Let's just test it out on a different union, just to see how it works:
type Foo = FixUnion<{ a: 0 } | { b: 1 } | { a: 2 } | { c: 3 }>;
/* type Foo = {
a: 0;
b?: undefined;
c?: undefined;
} | {
b: 1;
a?: undefined;
c?: undefined;
} | {
a: 2;
b?: undefined;
c?: undefined;
} | {
c: 3;
a?: undefined;
b?: undefined;
} */
All four union members have all three keys, but at least two keys are optional keys of type undefined
.
Upvotes: 3
Reputation: 544
use the Pick
utility to achieve that and here is my solution you might consider helpful:
type A = {
role: 'admin',
force?: boolean
}
type B = {
role: 'regular',
}
type Or = Pick<A & B, 'force' | 'role'>;
const or = {
role: 'regular'
} as Or;
const {role, force} = or;
Upvotes: 0
Reputation: 187272
You cannot access properties of a union type that only some members of that union type have.
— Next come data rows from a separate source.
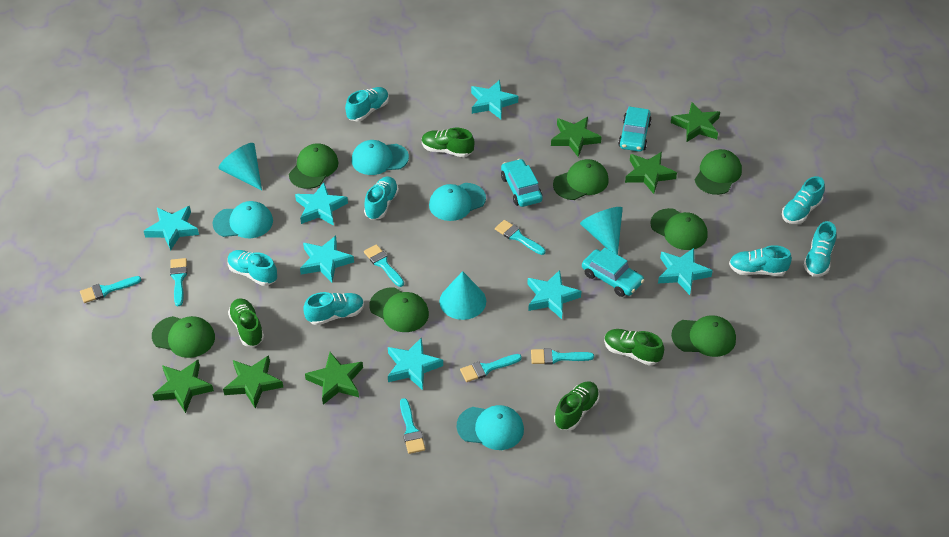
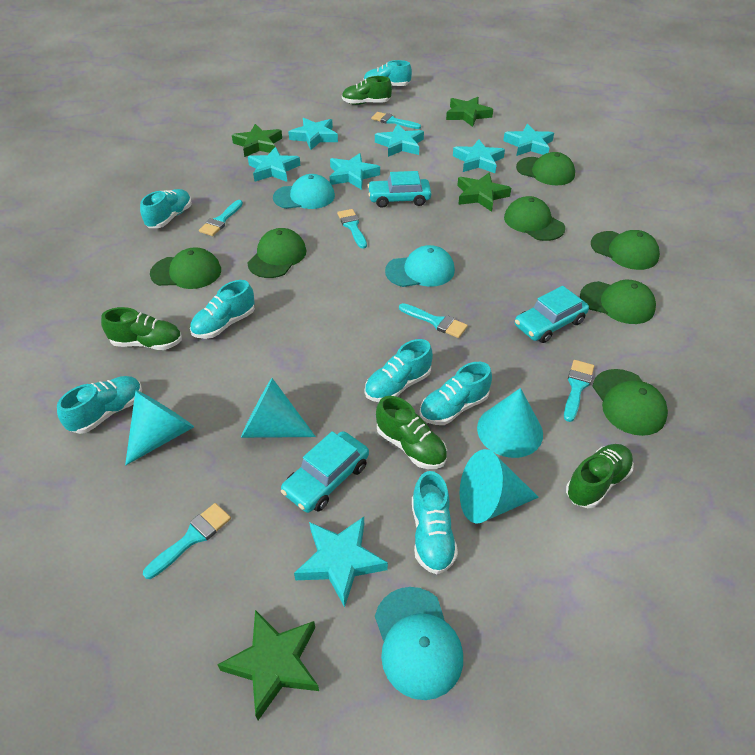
green star: [153,360,214,413] [223,355,283,408] [305,352,363,405] [551,117,602,157] [625,152,677,194] [671,102,720,142] = 6 -> [217,610,319,720] [232,124,282,157] [446,97,493,127] [457,173,511,212] = 4
turquoise brush: [80,276,141,303] [170,258,187,306] [364,244,404,287] [400,398,425,454] [460,354,522,382] [495,220,546,255] [531,348,594,365] = 7 -> [143,503,231,579] [199,200,243,236] [337,209,367,249] [371,112,421,129] [399,303,468,338] [564,360,594,422] = 6
turquoise cap: [213,201,273,238] [352,140,409,175] [429,183,486,221] [457,405,524,450] = 4 -> [273,174,335,209] [375,587,463,700] [385,245,455,287] = 3
turquoise cone: [218,143,262,190] [439,271,486,320] [580,207,623,255] = 3 -> [125,390,194,465] [241,378,316,438] [460,449,539,524] [477,388,543,458] = 4

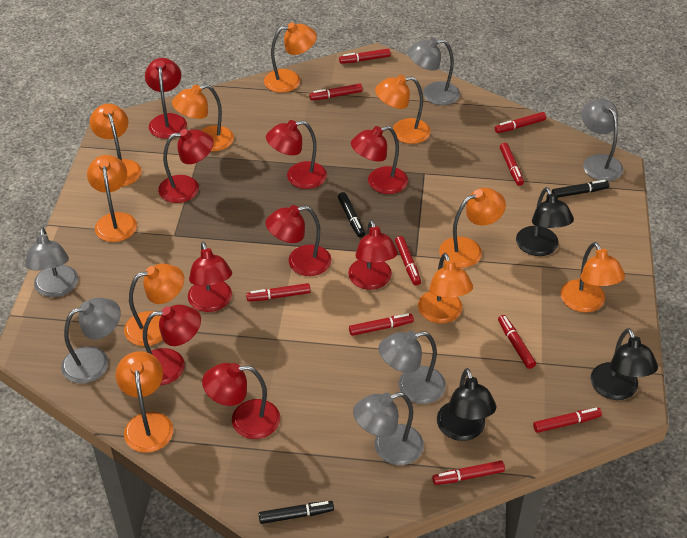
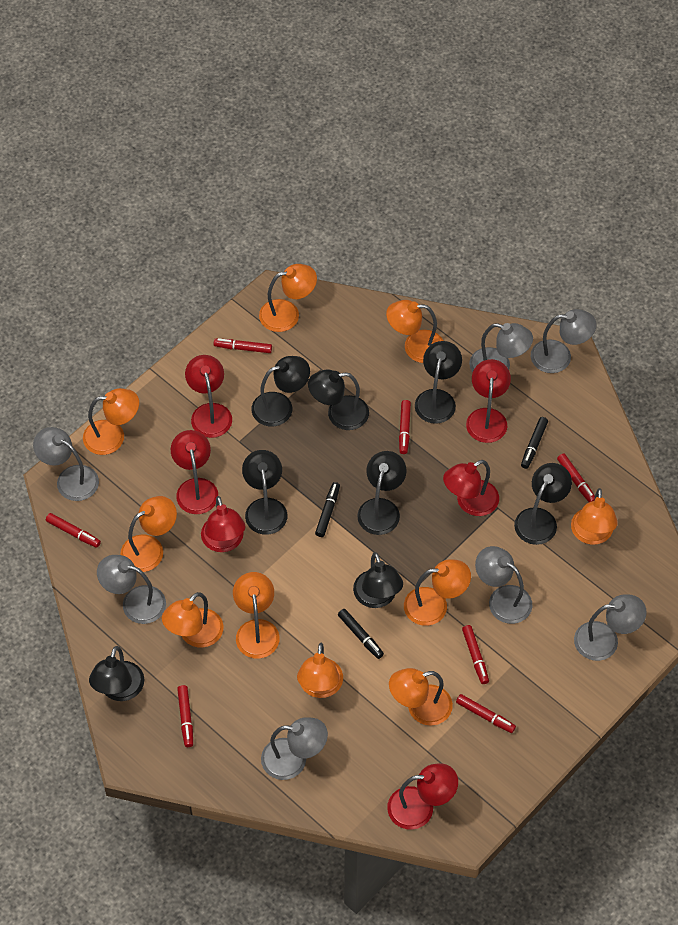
black lamp: [437,368,496,441] [516,187,574,256] [591,328,658,400] = 3 -> [89,646,144,701] [242,450,287,535] [251,356,310,426] [308,370,369,430] [353,552,403,608] [357,451,407,535] [415,341,462,424] [514,463,572,545] = 8
grey lamp: [25,227,78,297] [61,298,121,384] [353,392,424,465] [379,331,446,404] [408,38,460,105] [581,99,623,181] = 6 -> [33,427,99,501] [97,555,166,624] [261,717,328,780] [469,323,533,372] [475,546,532,624] [531,309,596,373] [574,594,647,661] = 7
red lamp: [143,305,201,385] [145,58,187,139] [158,129,214,203] [188,242,232,312] [202,363,280,439] [266,120,327,189] [266,205,332,276] [348,220,398,290] [351,126,408,194] = 9 -> [171,430,218,514] [185,355,232,438] [201,496,246,552] [387,763,458,830] [443,460,499,516] [466,359,511,443] = 6
red marker: [246,283,311,302] [309,84,363,100] [339,49,391,64] [349,313,414,336] [395,236,421,285] [432,460,505,485] [495,112,546,133] [498,315,536,369] [500,143,524,186] [533,408,602,433] = 10 -> [46,513,101,548] [177,685,193,747] [214,338,272,353] [399,400,411,454] [456,694,516,733] [462,625,489,684] [557,453,595,502] = 7

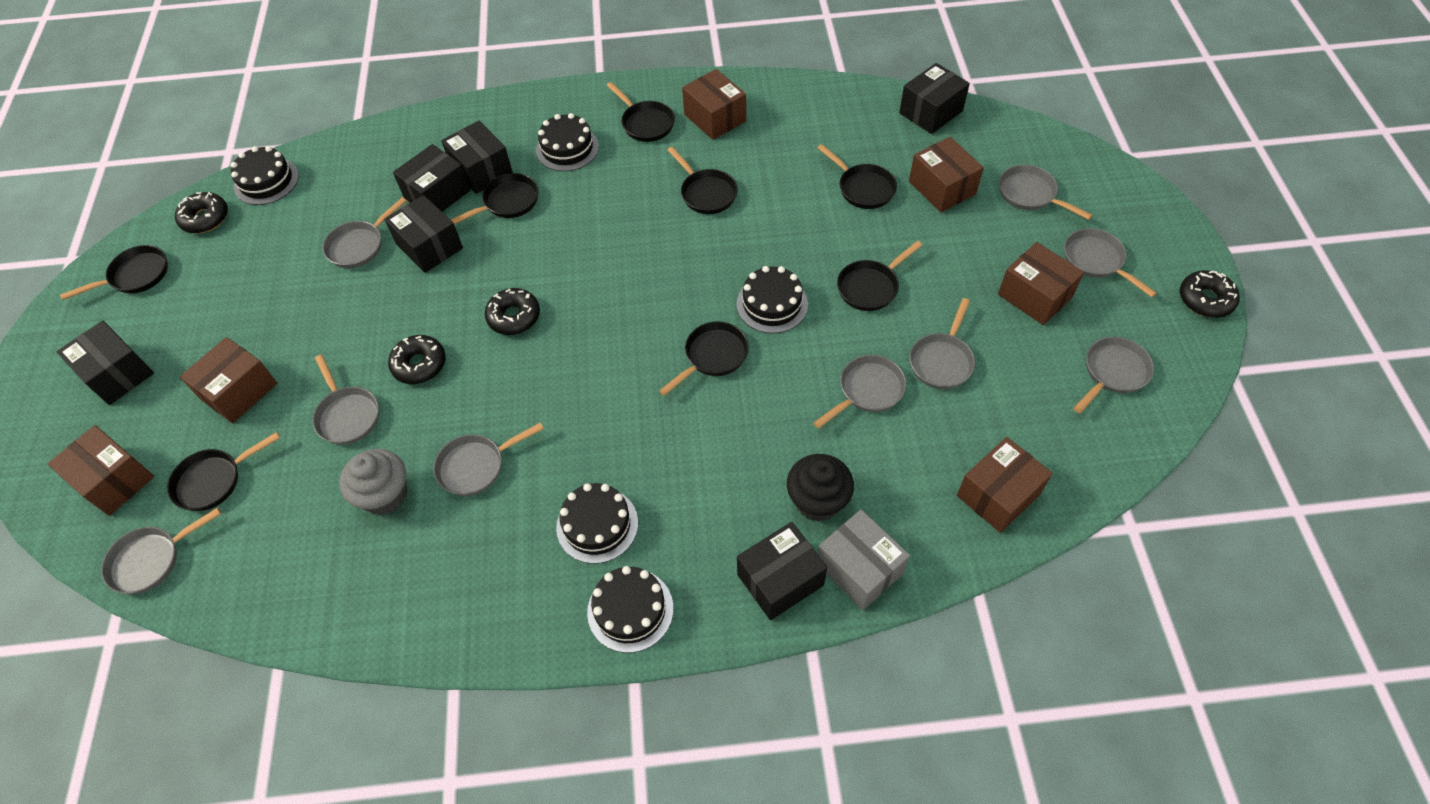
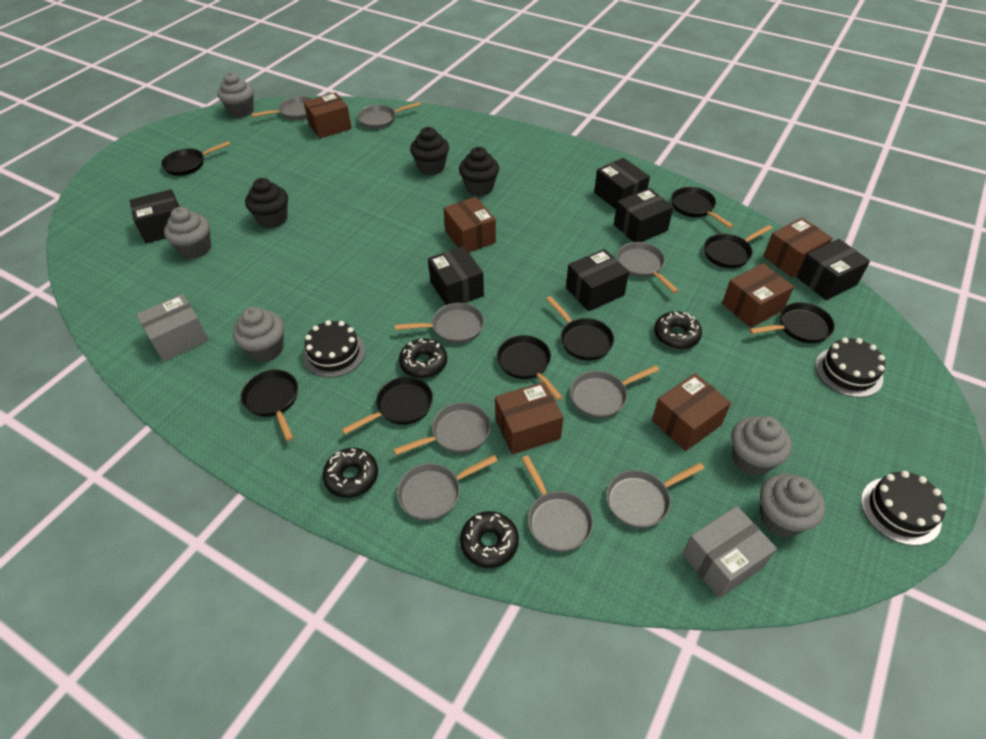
black cake: [230,146,299,205] [536,113,599,171] [556,483,638,564] [587,566,673,653] [737,266,808,333] = 5 -> [303,320,365,378] [815,338,885,397] [861,471,947,546] = 3
black cupcake: [787,454,854,522] = 1 -> [245,178,288,229] [410,127,449,175] [459,147,499,196] = 3
grey box: [818,509,910,610] = 1 -> [136,294,209,362] [682,506,777,598] = 2
grey cupcake: [339,449,407,515] = 1 -> [164,207,211,259] [217,72,254,118] [233,307,284,362] [731,416,792,476] [760,474,825,537] = 5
You're getting the same error, and for the same reason is this simplified code:
type A = {
role: 'admin',
force?: boolean
}
type B = {
role: 'regular',
}
const obj: A | B =
Math.random() > 0.5 ?
{ role: 'admin', force: true } :
{ role: 'regular' }
obj.force // type error
If you want that property, then you have to prove that it exists first which narrows your union to just the values that that property.
if ('force' in obj) obj.force // fine
You can add the same thing to your playground in order to make typechecking pass.
const mergedOr = or as Merge<Or>;
const force = 'force' in or && or.force; // fine
It's also worth mentioning that this type:
type Merge<Obj> = {
[k in keyof Obj]: Obj[k]
}
Does nothing useful. It maps an object types keys to the value types for those keys, which will exactly the same as the input type. So whatever you think this is supposed to do, it's not doing that.